SISS / SISSVoc

SISSVoc is a Linked Data API for accessing published vocabularies.
http://www.sissvoc.info/
GNU Lesser General Public License v3.0
4 stars 2 forks source link

concept?labelcontains and concept?anylabel endpoints don't limit to skos:Concepts #14

Open rwalkerands opened 5 years ago

rwalkerands commented 5 years ago

The concept?labelcontains endpoint doesn't limit its results to resources that are skos:Concepts.

The results include resources of any type, if they have an rdfs:label.

Commit df181c6b592adc9d99100cb15bb1cd67181997ae removed a lot of vocabulary-specific configs that have a selector something like this:

; api:selector [
    api:where " ?item a skos:Concept . ?item ?label ?l . FILTER ( ?label = skos:prefLabel || ?label = skos:altLabel ) FILTER regex( str(?l) , ?text , 'i' ) "
]

But the remaining generic config SISSvoc3-ELDAConfig-template.ttl defines the concept?labelcontains endpoint with this selector:

; api:selector [
    api:where
      """ { ?item skos:prefLabel ?l }
        UNION
        { ?item skos:altLabel ?l }
        UNION
        { ?item rdfs:label ?l }
           FILTER regex( str(?l) , ?text , 'i' ) """
]

How come the selector doesn't include ?item a skos:Concept?

The same question applies also to the concept?anylabel endpoint.

jyucsiro commented 5 years ago

Thanks for the question - it's an interesting point. The selector at the moment doesn't constrain to skos:Concept but given that the endpoint is concept?labelcontains or concept?anylabel, maybe it should.

@dr-shorthair - what do you think if we change this to include constraining this API call to skos:Concept?

dr-shorthair commented 5 years ago
  1. skos:altLabel, skos:prefLabel and skos:hiddenLabel are all sub-properties of rdfs:label so a suitably configured SPARQL endpoint (i.e. with RDFS entailment enabled) would find them anyway

  2. since the global domain of skos:*Label is not specified, they can be used on resources of any type. Most of SKOS is like this - convenience properties with no potentially annoying entailments. (I use skos:scopeNote in lots of places for example with nothing else to do with SKOS).

Thus, while skos:Concept is the most common resource type in a SISSVoc service, it is not strictly required (though obviously all the /Concept and /Collection queries would only work with SKOS).

Since this API call is concept?labelcontains it would make sense to add the additional selector. However, we might want to also add a more general case resource?labelcontains etc without that selector?

rwalkerands commented 5 years ago

(We currently encounter this issue in practice, due to the way PoolParty adds metadata for concept schemes. Sample URL: http://vocabs.ands.org.au/repository/api/lda/abares/australian-land-use-and-management-classification/version-8/concept?labelcontains=Australian This should return no results, but it returns the ConceptScheme instead. Another example of the same thing: http://vocabs.ands.org.au/repository/api/lda/ga/protocol-type/v1-2/concept?labelcontains=Protocol )

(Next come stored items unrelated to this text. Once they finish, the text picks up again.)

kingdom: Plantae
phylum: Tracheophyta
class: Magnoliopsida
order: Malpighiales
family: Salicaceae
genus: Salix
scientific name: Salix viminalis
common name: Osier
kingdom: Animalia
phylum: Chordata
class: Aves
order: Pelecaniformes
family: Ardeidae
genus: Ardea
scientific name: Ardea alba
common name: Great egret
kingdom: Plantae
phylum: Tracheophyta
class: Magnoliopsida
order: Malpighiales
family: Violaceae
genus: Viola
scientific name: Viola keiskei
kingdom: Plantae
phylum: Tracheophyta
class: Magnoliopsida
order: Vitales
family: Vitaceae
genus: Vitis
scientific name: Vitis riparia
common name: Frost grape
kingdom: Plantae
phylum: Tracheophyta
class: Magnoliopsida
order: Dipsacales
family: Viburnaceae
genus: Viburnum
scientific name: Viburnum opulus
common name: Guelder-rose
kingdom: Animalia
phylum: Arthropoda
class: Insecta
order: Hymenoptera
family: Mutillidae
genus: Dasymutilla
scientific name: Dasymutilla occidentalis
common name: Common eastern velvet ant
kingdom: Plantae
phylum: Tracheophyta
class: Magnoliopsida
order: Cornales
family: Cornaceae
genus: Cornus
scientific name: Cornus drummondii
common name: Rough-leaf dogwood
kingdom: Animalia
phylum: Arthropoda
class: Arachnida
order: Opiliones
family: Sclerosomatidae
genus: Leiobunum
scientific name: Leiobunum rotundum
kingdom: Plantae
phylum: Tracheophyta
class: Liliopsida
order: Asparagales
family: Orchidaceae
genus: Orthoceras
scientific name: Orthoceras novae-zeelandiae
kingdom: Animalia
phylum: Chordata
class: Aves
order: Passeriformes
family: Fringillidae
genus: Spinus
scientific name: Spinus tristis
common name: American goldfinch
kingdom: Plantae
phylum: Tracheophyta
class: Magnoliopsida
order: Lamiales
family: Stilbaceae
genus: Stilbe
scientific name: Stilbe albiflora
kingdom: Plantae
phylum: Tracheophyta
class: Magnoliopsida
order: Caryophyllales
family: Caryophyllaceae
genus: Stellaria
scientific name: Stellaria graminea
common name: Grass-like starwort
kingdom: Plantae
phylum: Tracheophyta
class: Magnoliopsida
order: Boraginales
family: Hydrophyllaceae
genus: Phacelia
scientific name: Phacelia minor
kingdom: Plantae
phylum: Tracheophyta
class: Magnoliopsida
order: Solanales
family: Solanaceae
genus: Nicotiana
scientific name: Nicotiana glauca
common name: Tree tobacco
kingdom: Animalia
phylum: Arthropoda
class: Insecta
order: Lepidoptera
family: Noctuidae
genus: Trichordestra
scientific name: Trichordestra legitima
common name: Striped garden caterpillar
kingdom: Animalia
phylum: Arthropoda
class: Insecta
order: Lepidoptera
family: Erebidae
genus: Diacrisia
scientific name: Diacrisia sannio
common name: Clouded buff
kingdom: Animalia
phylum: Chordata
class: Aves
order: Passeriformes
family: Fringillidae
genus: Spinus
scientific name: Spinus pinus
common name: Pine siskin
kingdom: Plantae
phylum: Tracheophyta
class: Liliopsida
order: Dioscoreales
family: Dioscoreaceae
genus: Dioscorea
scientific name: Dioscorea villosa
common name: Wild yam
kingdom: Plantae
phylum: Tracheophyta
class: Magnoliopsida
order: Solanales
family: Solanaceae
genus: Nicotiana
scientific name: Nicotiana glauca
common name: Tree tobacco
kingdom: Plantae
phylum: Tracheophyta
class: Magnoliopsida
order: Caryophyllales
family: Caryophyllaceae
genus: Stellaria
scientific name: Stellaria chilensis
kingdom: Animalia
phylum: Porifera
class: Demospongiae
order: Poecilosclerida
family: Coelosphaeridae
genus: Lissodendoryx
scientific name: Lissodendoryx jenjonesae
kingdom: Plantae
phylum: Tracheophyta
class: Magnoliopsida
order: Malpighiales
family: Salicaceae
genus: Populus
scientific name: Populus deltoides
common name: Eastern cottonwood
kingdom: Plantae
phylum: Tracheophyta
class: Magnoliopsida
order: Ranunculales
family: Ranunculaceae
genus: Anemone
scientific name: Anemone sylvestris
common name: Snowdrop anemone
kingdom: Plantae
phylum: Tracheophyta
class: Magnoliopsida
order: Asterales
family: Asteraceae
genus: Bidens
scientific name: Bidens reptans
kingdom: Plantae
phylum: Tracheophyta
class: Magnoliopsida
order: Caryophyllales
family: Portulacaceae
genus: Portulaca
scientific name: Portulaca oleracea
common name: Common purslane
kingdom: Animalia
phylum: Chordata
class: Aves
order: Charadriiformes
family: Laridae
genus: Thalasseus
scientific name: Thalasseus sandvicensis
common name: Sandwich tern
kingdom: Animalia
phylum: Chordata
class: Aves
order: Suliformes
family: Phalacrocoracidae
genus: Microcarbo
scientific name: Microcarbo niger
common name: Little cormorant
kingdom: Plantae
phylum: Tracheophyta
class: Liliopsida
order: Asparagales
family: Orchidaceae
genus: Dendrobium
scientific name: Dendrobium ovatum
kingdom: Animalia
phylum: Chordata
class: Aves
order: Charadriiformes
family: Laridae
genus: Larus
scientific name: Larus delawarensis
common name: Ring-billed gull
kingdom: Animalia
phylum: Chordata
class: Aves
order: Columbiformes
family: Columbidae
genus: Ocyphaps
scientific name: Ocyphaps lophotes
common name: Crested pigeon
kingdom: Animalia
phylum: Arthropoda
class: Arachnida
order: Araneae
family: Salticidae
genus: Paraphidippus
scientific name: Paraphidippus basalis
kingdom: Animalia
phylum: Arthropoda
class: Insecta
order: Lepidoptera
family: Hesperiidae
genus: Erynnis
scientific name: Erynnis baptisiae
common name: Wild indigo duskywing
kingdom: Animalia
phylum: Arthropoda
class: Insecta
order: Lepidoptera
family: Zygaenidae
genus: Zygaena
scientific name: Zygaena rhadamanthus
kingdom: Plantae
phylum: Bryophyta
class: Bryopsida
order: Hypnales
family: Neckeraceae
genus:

rwalkerands commented 5 years ago

The issue as I see it is:

I have no problem with a solution that includes preserving the current behaviour of these endpoints, as long as they're not called .../concept..., e.g., by renaming the endpoint URLs to say .../resource....

dr-shorthair commented 5 years ago

Yes - I agree - if the API call (i.e. the endpoint URL) contains /concept then the result set should be limited to resources of type skos:Concept. So adding the additional graph-pattern to the selector would be best.

What I'm suggesting is to also add endpoints with /resource in place of /concept with the current selector - i.e. with no resource type specified.

jyucsiro commented 5 years ago

Something like #15 ?

rwalkerands commented 5 years ago

Something like that.

Do you have a reason for doing it in a different way from the earlier version (see original comment with the query from commit df181c6, but noting that that query doesn't include matches against rdfs:labels). At first glance, your version looks up Concepts three times instead of just once. But maybe the query optimizer notices that. (I have no idea if it does hoisting of that sort.)

dr-shorthair commented 5 years ago

Which comment? (I don't see any - is it embedded in one of the TTL files?)

rwalkerands commented 5 years ago

By "original comment" I meant "the first comment in this GitHub issue", i.e., https://github.com/SISS/SISSVoc/issues/14#issue-421992783

dr-shorthair commented 5 years ago

Ah - your concern is not so much /concept vs /resource, but the efficiency of the SPARQL query.

I'm not sure that the one you quote makes a whole lot of sense (can't see how these combos quite work) but indeed, { ... } UNION { ... } type queries are expensive, and FILTER ( ... || ... ) style might be less expensive. That's an implementation detail, but possibly one that's worth attention.